Last year, in my first ever article for Rail Engineer (issue 136, February 2016), I reported on the fourth annual Rolling Stock Fleet Maintenance Summit. It was therefore with some trepidation I undertook to do the same for the fifth event, held in December 2016. My worry was that I might have to send in a single word article – “ditto”.
I should not have worried! Some of last year’s speakers provided useful updates about their progress and there were several new speakers.
The title, “Rolling Stock Fleet Maintenance Summit focussed on improving fleet reliability, availability, maintainability and safety at reduced cost though leveraging data analytics and condition based maintenance” was not snappy or concise, but provided plenty of scope to allow a wide variety of issues to be presented. The venue was bigger and more people attended, so the organisers – London Business Conferences Group – clearly know their market.
There were nearly 200 delegates – suppliers of equipment and/or sensors, suppliers of analytical tools, system integrators, consultants and operators. This led to a variety of different styles of presentation, which kept the event lively.
By the way, the title of this piece refers to two uses of the acronym RCM. The most used form was ‘remote condition monitoring’, but many speakers emphasised that, to get the best from RCM, they would need the output of a ‘reliability centred maintenance’ exercise which I have termed RCM2. If you’re not familiar with either term, all will become clear.
One year on
Last year, my impression was that operators were struggling to convince management that providing RCM tools (on-train sensors, data collection, wireless transmission, back office servers and analysis) was a sensible thing to do in order to meet objectives of improved reliability and availability with reduced costs. The challenge was to convince the ‘powers that be’ that RCM is a wise investment in the absence of a guarantee of the benefits it could bring as the methodology was in its infancy. Last year’s presentations went some way to provide the evidence.
This year, RCM provision was almost taken as read and there was more emphasis on the workplace structures, processes and competence necessary to use it. Put another way, the industry is slower to exploit data gathering and analysis technology than it has been in deploying it. Speakers also highlighted the importance of cooperation between practical engineers, who understand the systems being monitored, and data scientists who understand how to seek out and manipulate vast data sets to identify relationships and conclusions.
The continental view
Héloïse Nonne, from SNCF, introduced the work carried out by her data science department using examples of pantograph monitoring, state of toilet fluid tanks, and lineside vegetation management.
SNCF has set up a central unit to develop the principles of big data and embed the practice of monitoring and machine learning, although Héloïse emphasised the importance of comparing what the data scientists suggest with the expert view before any decisions are made. She also recommended that only simple decision-tree algorithms be used, at least in the early days, so that asset experts can read them. Until confidence is built in machine learning, ‘black box’ algorithms should be avoided.

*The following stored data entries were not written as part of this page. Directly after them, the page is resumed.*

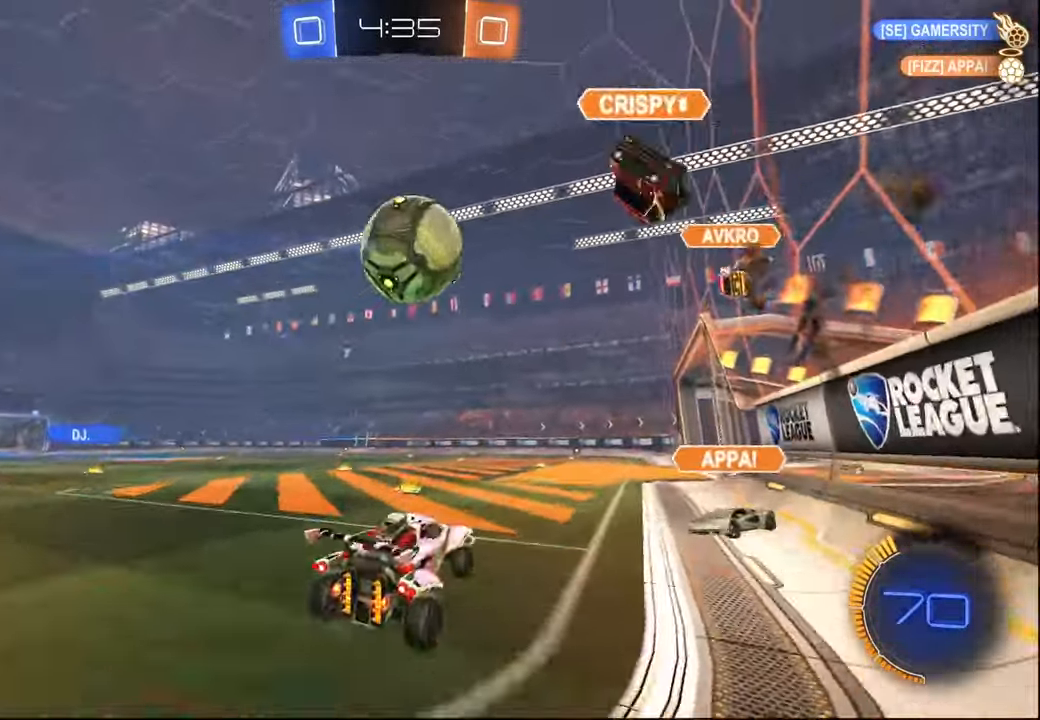
{"buttons": ["R2"], "left_stick": "center", "right_stick": "center", "events": [[17, "R1", "down"], [50, "L1", "down"], [134, "left_stick", "right"], [200, "L1", "up"], [234, "left_stick", "up"], [317, "CROSS", "up"], [350, "left_stick", "left"], [434, "R1", "up"], [467, "left_stick", "center"]]}
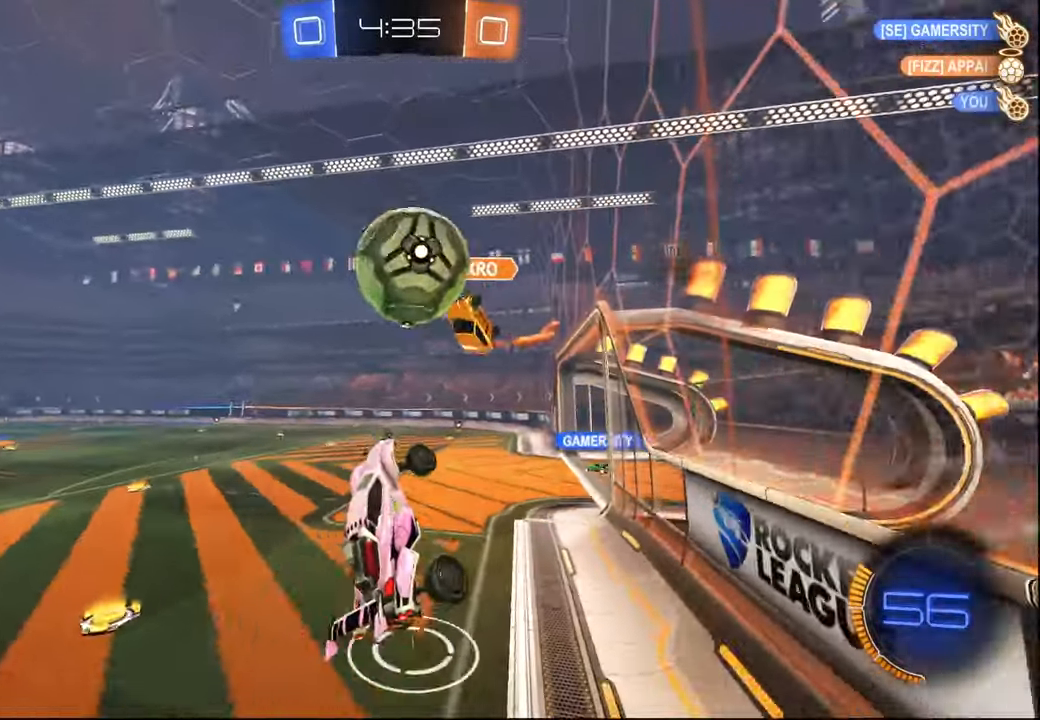
{"buttons": ["R1", "R2"], "left_stick": "right", "right_stick": "center", "events": [[34, "left_stick", "up-left"], [217, "left_stick", "center"], [284, "R1", "down"], [317, "left_stick", "left"], [434, "left_stick", "center"], [500, "left_stick", "right"]]}
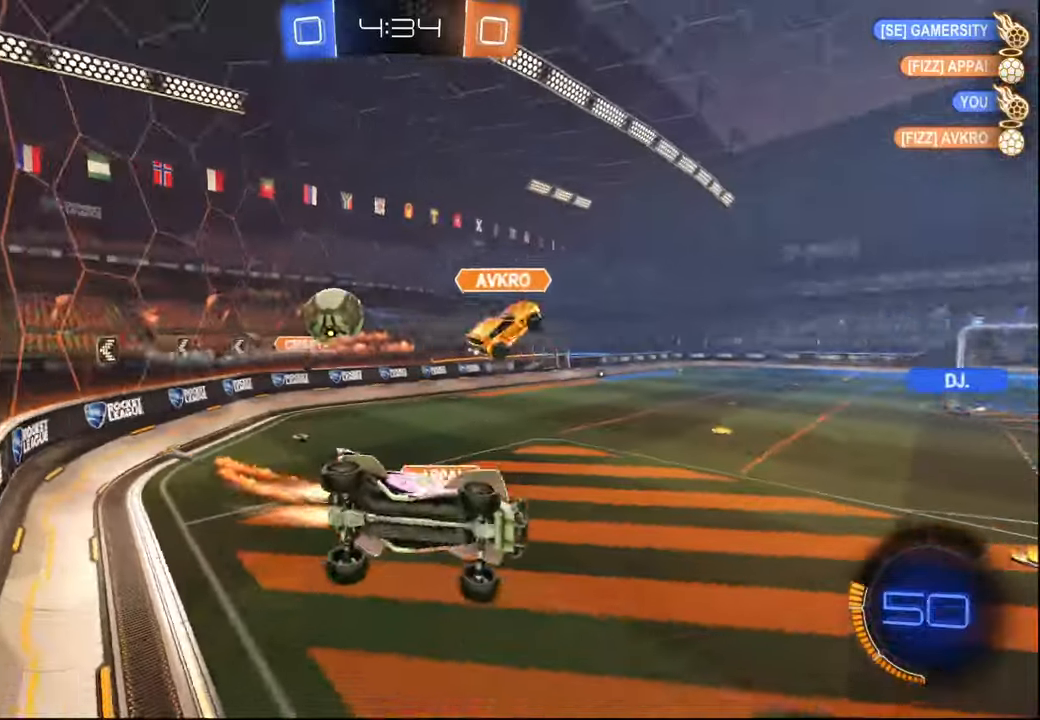
{"buttons": ["R1", "R2"], "left_stick": "center", "right_stick": "center", "events": [[34, "left_stick", "up-right"], [50, "CROSS", "down"], [167, "CROSS", "up"], [217, "left_stick", "down-right"], [267, "TRIANGLE", "down"], [417, "TRIANGLE", "up"], [484, "left_stick", "center"]]}
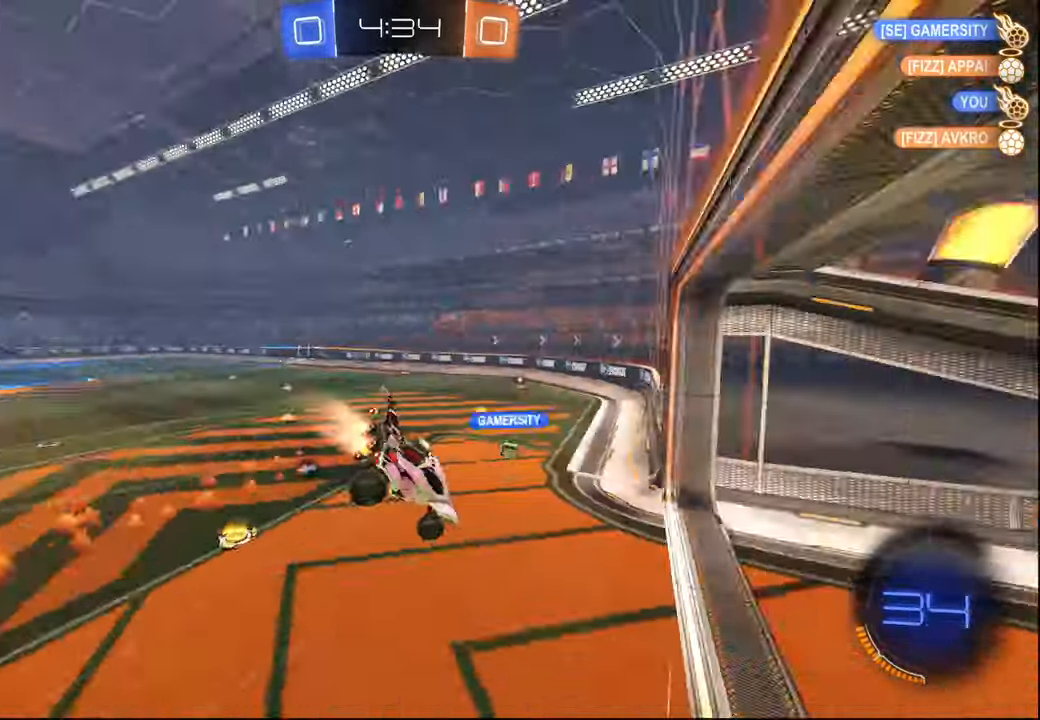
{"buttons": ["R2"], "left_stick": "right", "right_stick": "center", "events": [[117, "left_stick", "down-right"], [150, "L2", "down"], [167, "left_stick", "right"], [234, "R1", "up"], [484, "L2", "up"]]}
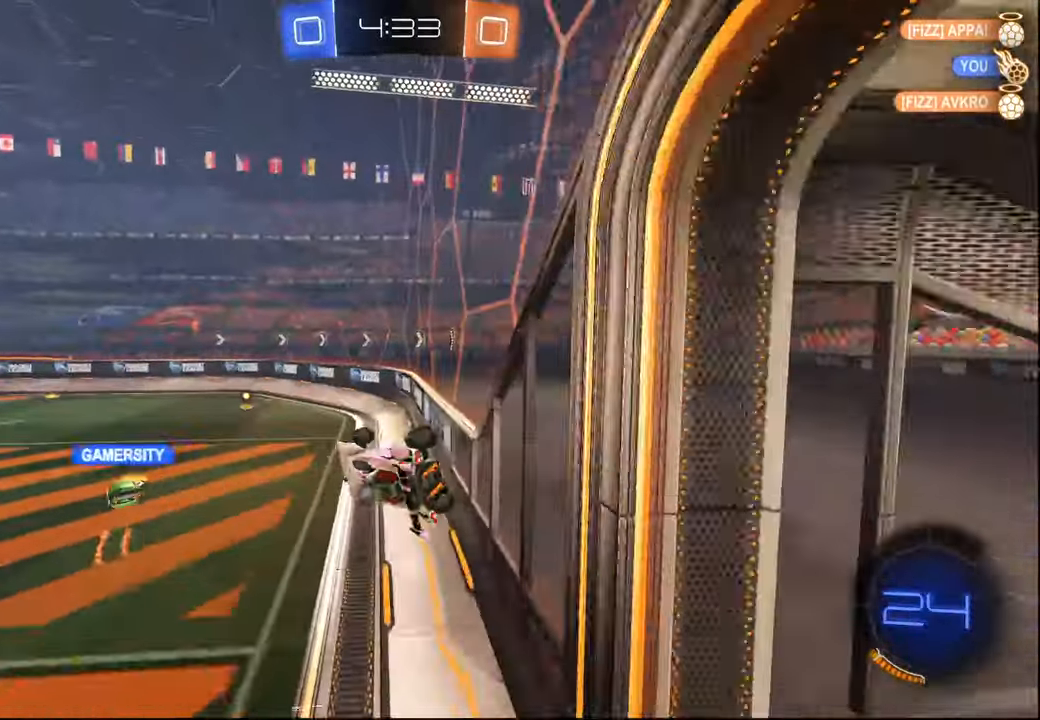
{"buttons": ["R2"], "left_stick": "center", "right_stick": "center", "events": [[34, "left_stick", "center"], [350, "TRIANGLE", "down"], [484, "TRIANGLE", "up"]]}
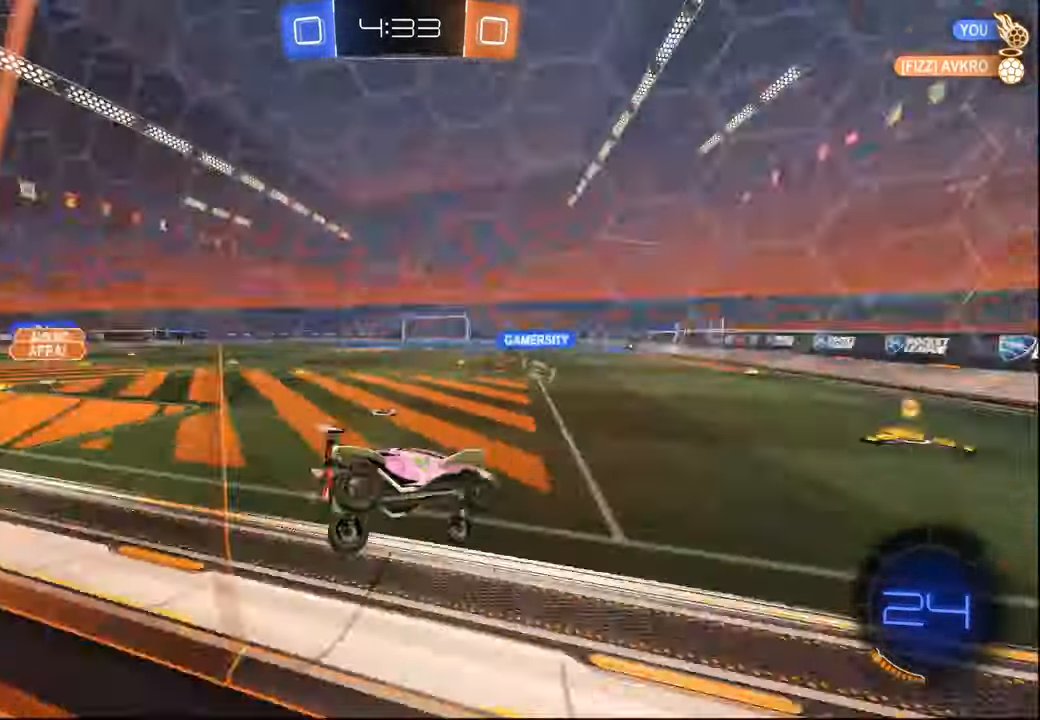
{"buttons": ["R2"], "left_stick": "left", "right_stick": "center", "events": [[117, "left_stick", "left"], [300, "L1", "down"], [367, "L1", "up"]]}
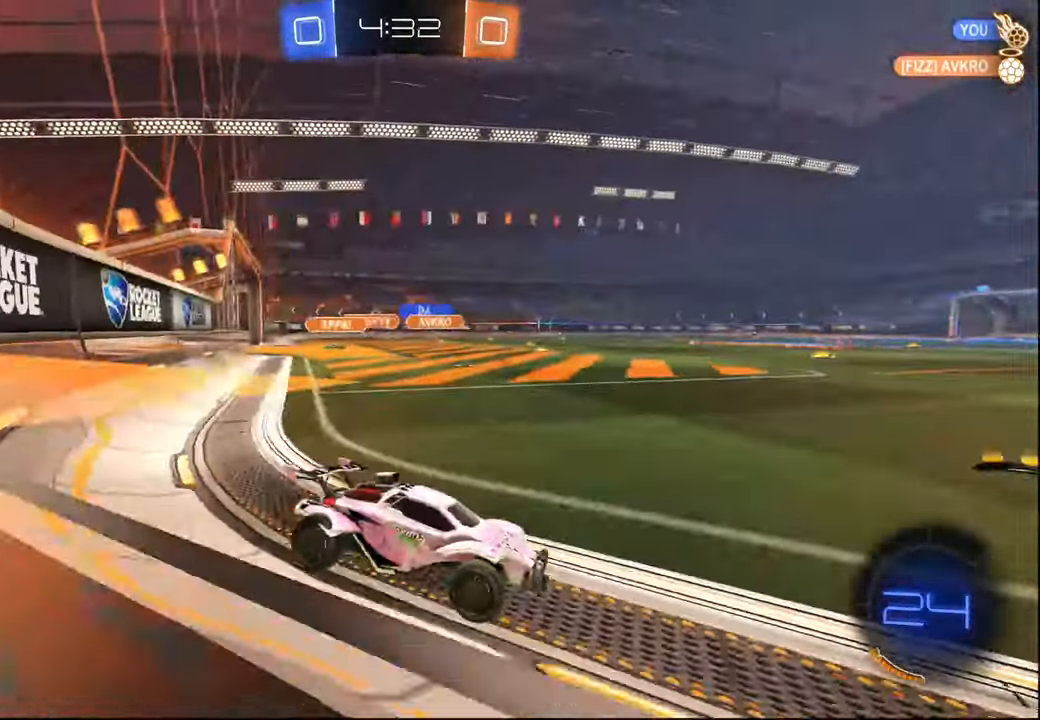
{"buttons": ["R2"], "left_stick": "left", "right_stick": "center", "events": [[184, "L1", "down"], [267, "L1", "up"]]}
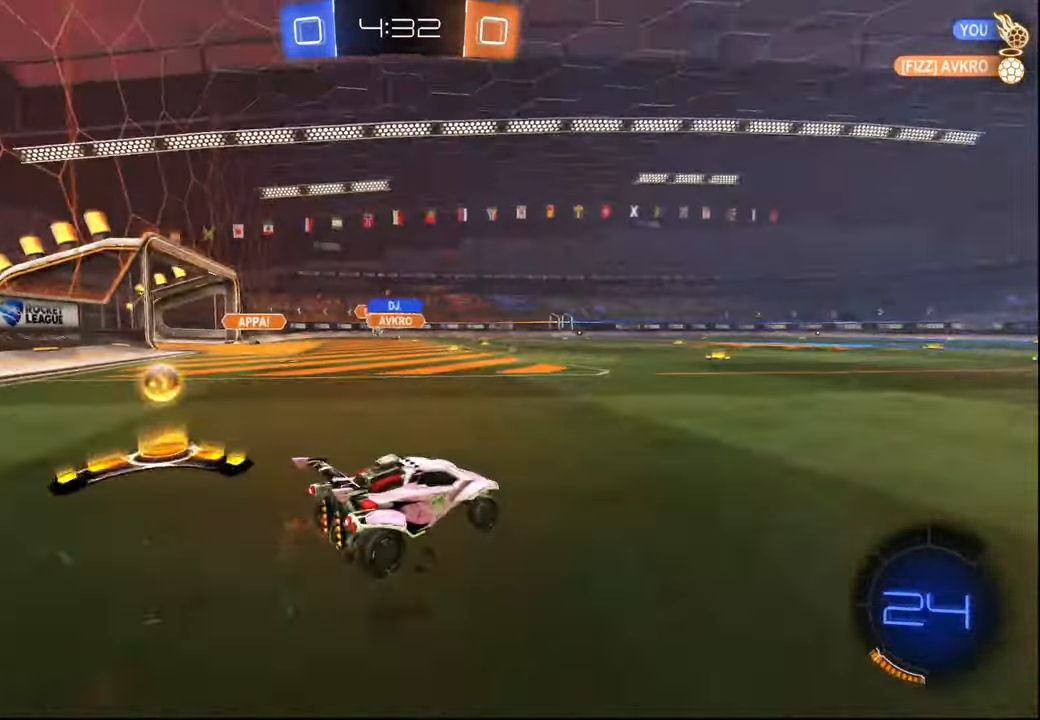
{"buttons": ["R2"], "left_stick": "left", "right_stick": "center", "events": [[167, "L1", "down"], [367, "L1", "up"]]}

Highly accurate results are necessary if maintainers are to trust the machine learning output. It is different and more complicated than predicting what other products customers might like to buy whilst reviewing their on-line shopping baskets!
Philippe de Laharpe, also from SNCF, provided more information about the toilet trials. This issue was to ensure that tanks were filled or emptied on TGVs in order not to have toilets out of use.
The first trials on four trains had led the conclusion that the overall mean level of water in the tanks is 80 per cent. This knowledge had allowed SNCF to reduce the frequency of expensive replenishment in stations, and cut by 50 per cent the number of replenishments in the workshop. The system should allow management to identify low-level tanks (20 per cent) which can be flagged and filled before assigning the TGV on a commercial journey.
Philippe also highlighted work being done on remote monitoring of diesel fuel tanks, on battery condition, and on the French KVB speed monitoring system.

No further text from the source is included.